Stored data:
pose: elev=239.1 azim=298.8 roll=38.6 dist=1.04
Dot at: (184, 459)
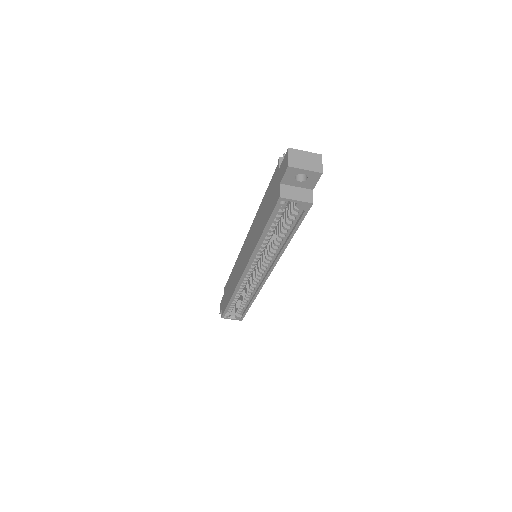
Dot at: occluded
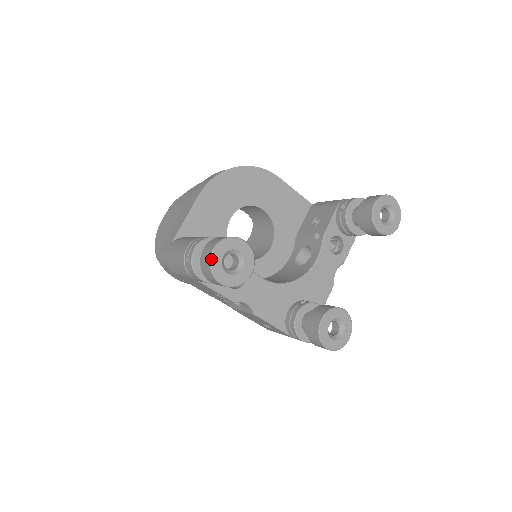
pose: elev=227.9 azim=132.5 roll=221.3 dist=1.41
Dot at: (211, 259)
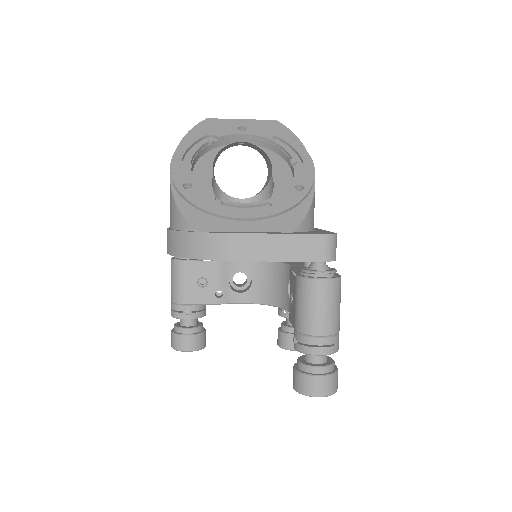
Dot at: occluded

§ AIM
Reproduce the stored data above verbatim, line by line, omitting every picture.

§ REPLY
pose: elev=239.1 azim=298.8 roll=38.6 dist=1.04
Dot at: (184, 459)
Dot at: occluded
pose: elev=227.9 azim=132.5 roll=221.3 dist=1.41
Dot at: (211, 259)
Dot at: occluded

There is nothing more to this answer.